Tom Auligne
Don Stark
Xin Zhang
Zaizhong Ma
Beau Paisley
Hans Huang
WRF PLUS is based on the 2004 version (2004) of WRF. It was finished by 2005, using the TAMC automatic adjoint generating tool. A cloud scheme was later added manually.
Latest developments in WRF PLUS date back to four years ago.
Automatic generation of adjoint from the TAMC code (tangent linear and adjoint model compiler). A code to be analyzed is submitted to the company and within about 24 hours the adjoint code is returned. The process may fail and require adjusting the input code. WRF PLUS required several fixes before the adjoint generation was completely successful.

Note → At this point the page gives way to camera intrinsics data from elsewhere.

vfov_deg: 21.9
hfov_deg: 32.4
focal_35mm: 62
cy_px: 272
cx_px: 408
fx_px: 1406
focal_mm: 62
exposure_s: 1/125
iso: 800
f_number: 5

There are three versions of the WRF PLUS code
1. Original version generated by TAMC which was parallelized and optimized by Tom Henderson and John Michalakes.
2. Version optimized to reduce the disk IO between the PLUS and NL components. (25% reduction in cost) The reduced version keeps a six hour window of the time steps in memory. Only keeps the primary variables (u,v,t,q,p). Increases the PLUS memory usage by 10%.

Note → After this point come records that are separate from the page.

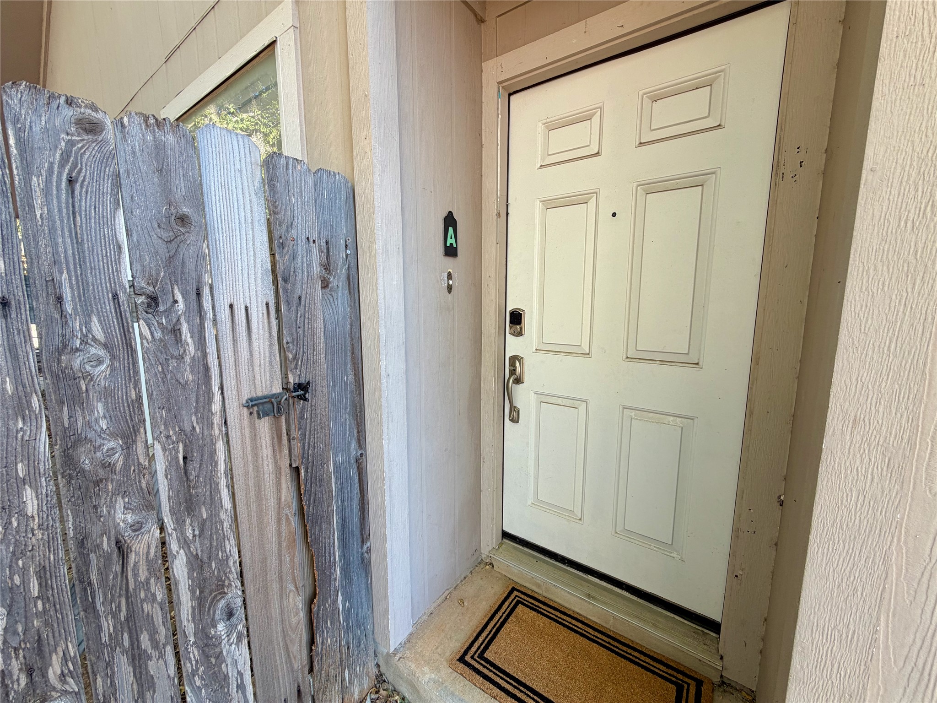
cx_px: 468
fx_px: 379
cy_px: 352
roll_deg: +0.0
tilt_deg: -9.5
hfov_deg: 102.1
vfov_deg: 85.7
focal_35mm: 14
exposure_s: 1/121
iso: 40
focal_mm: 2.22
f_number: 2.2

3. Wei Wang's version. Removes the optimizations introduced in version 1 and instead saves the intermediate RK integration steps to eliminate need for recomputation. Again, these modifications increase memory usage.
Version 3 is the fastest but it uses more memory (about twice as much). Above 64 processors, both version 2 and 3 perform similarly, which means that Version 2 scales a bit better for larger problems.
Version 3 has been hand fixed by Ma and now passes bit for bit testing (TL and ADJ tests) on Bluefire and in serial mode.
Parallelizing: MPI only (no OpenMP)
Profiling: through the Trace package
Debuging: Totalview tool